EMA Entscheidung zu Astrazeneca wenig ver­trau­en­er­we­ckend

Keine er­geb­nis­of­fene Prüfung

Am Dienstag (16.03.2021) hat die Chefin der europäische Arzneimittelagentur EMA noch vor Abschluss der erneuten Überprüfung des Corona-Vakzin von Astrazeneca erklärt, dass Sie den Impfstoff von Astrazeneca für sicher hält.

Mit dieser Feststellung vor Abschluss der erneuten Überprüfung des Corona-Vakzin von Astrazeneca war eine er­geb­nis­of­fene Prüfung nicht möglich.

Wie sollen weisungsgebundene Mitarbeiter eine er­geb­nis­of­fene Überprüfung vornehmen, wenn die Chefin schon das Ergebnis schon verkündet hat. Auch erscheint der Zeitraum von zwei Tagen für eine sichere Prüfung extrem kurz.

Wenig überraschen hat die europäische Arzneimittelagentur am Donnerstag (18.03.2021) entschieden, dass der Astrazeneca-Impfstoff weiterverwendet werden soll, obwohl nach Impfungen in einigen Fällen Blutgerinnseln (Thrombosen) in Hirnvenen auftraten.

Siehe dazu auch den Artikel Neuer Warnhinweis im Beipackzettel. Astrazeneca-Vakzin “sicher und effektiv”: Das müssen Sie nach der EMA-Entscheidung wissen .

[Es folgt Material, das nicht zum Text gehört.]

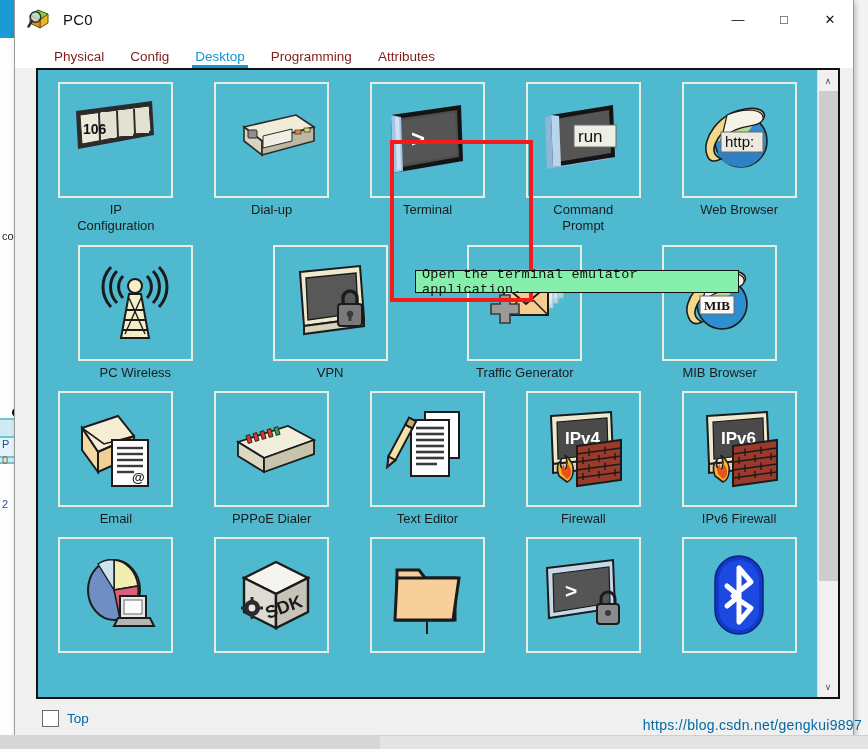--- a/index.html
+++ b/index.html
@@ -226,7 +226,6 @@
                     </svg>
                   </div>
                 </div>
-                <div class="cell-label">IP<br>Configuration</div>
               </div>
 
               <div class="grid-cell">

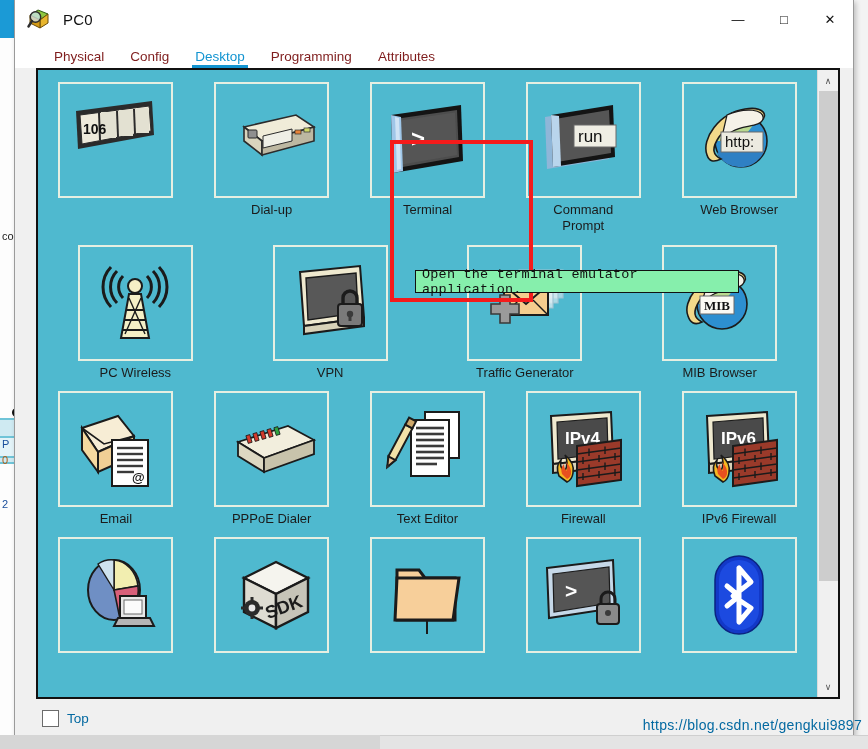--- a/index.html
+++ b/index.html
@@ -127,7 +127,7 @@
     width:17px; height:17px; background:#fff; border:1px solid #6b6b6b;
     display:inline-block;
   }
-  .chk-label { font-size:13.5px; color:#0369a1; margin-left:8px; }
+  .chk-label { font-size:13.5px; color:#737373; }
 
   
   .red-box {

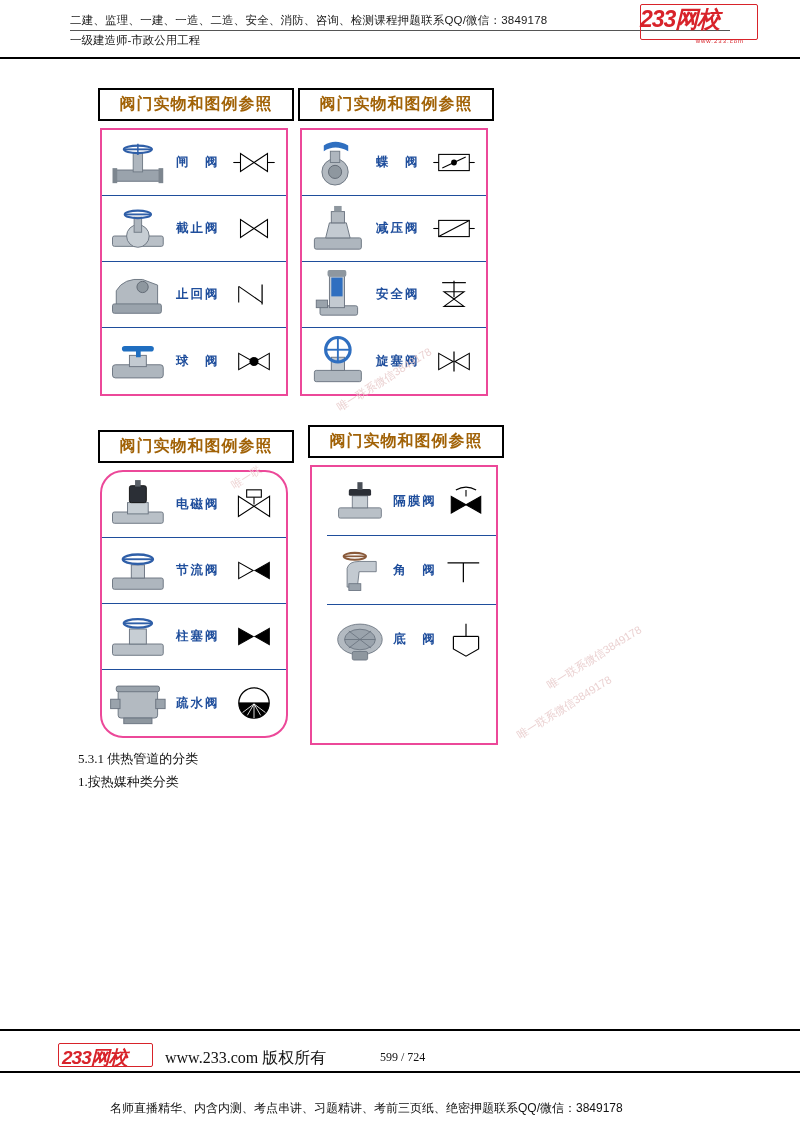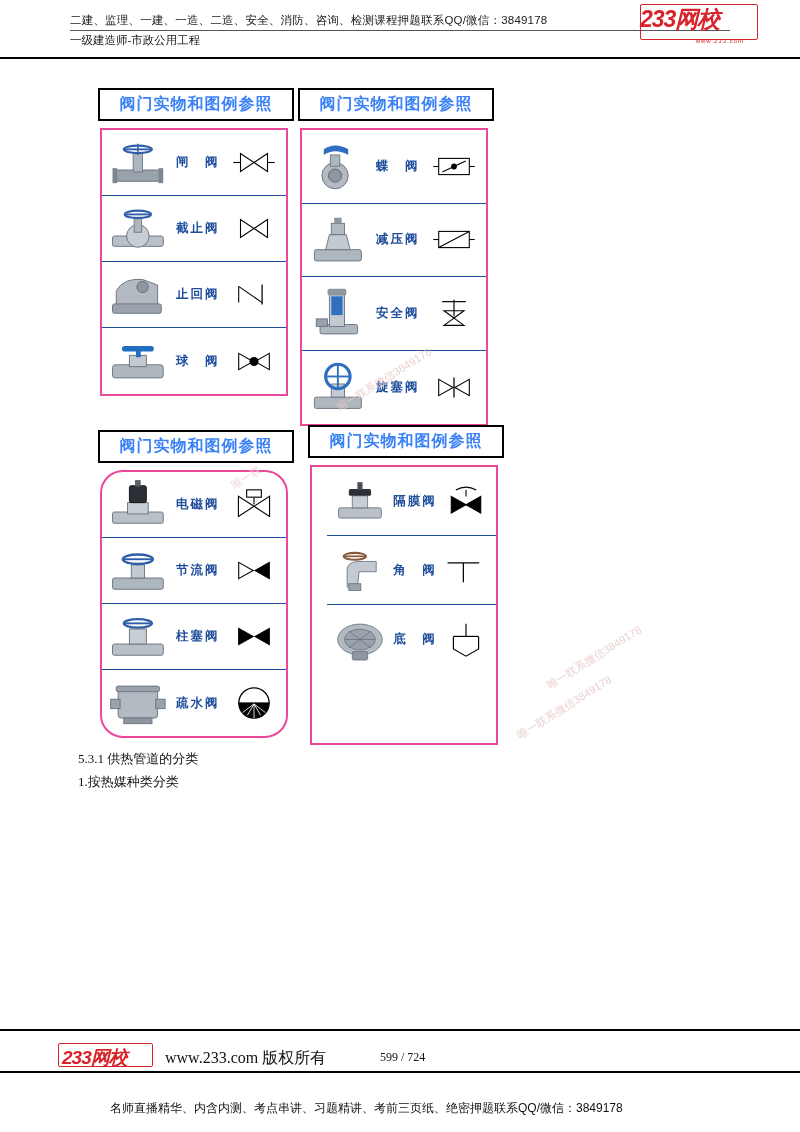--- a/index.html
+++ b/index.html
@@ -90,7 +90,7 @@
     background: #fff;
     font-size: 16px;
     font-weight: bold;
-    color: #3b82f6;
+    color: #a16207;
     display: flex;
     align-items: center;
     justify-content: center;

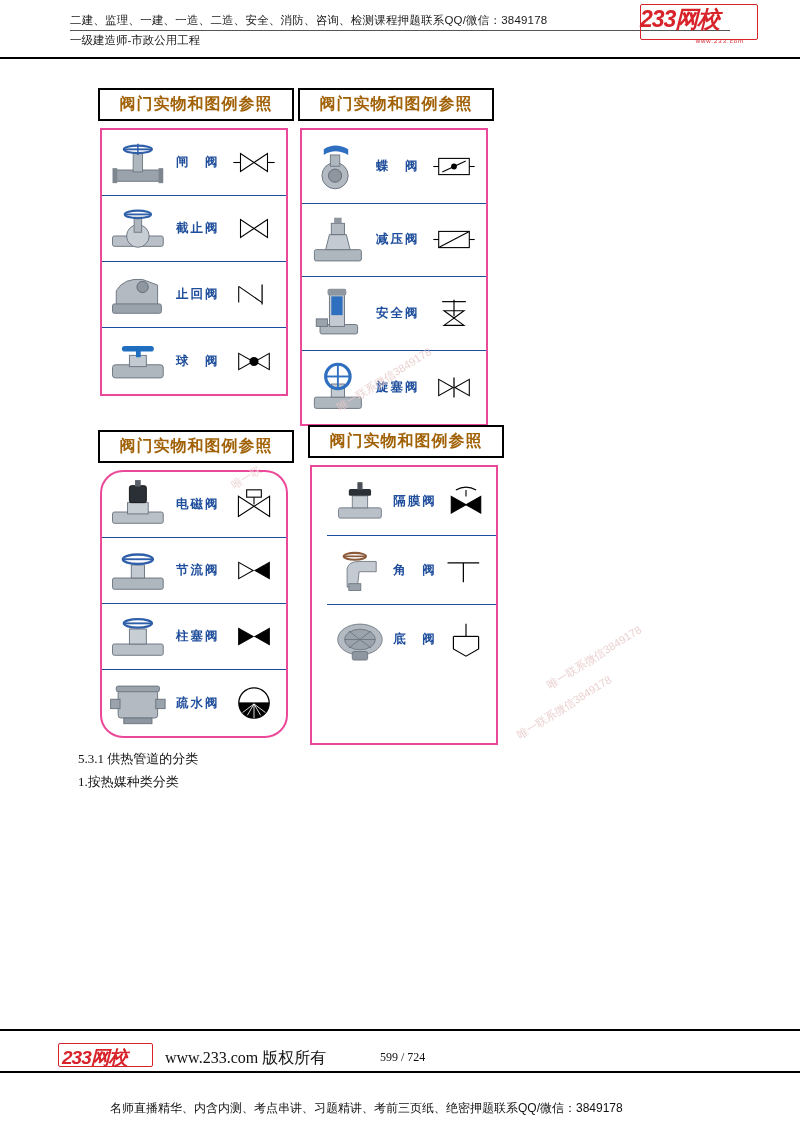--- a/index.html
+++ b/index.html
@@ -307,7 +307,7 @@
 </div>
 
 <div class="card-title" style="left:298px; top:88px; width:196px; height:33px;">阀门实物和图例参照</div>
-<div class="card" style="left:300px; top:128px; width:188px; height:298px;">
+<div class="card" style="left:300px; top:128px; width:188px; height:268px;">
 
   <div class="row">
     <div class="cell-photo">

Experten: Nutzen überwiegt Risiko

Die WHO ist der Meinung, dass die Vorteile die Risiken überwiegen

Karl Lauterbach

Allgemeine Thrombosen sind nicht häufiger als ohne Impfstoff. Die speziellen Thrombosen im Gehirn, SVT mit Hämolyse, sind sehr rar. Auch wenn sie auf Astra Impfstoff zurückgehen sind sie zu selten für Einschränkung.

Die britische Arzneimittelbehörde (MHRA) sieht keinen Hinweise darauf, dass die Corona-Impfstoffe von Astrazeneca oder Biontech/Pfizer Blutgerinnsel verursachen.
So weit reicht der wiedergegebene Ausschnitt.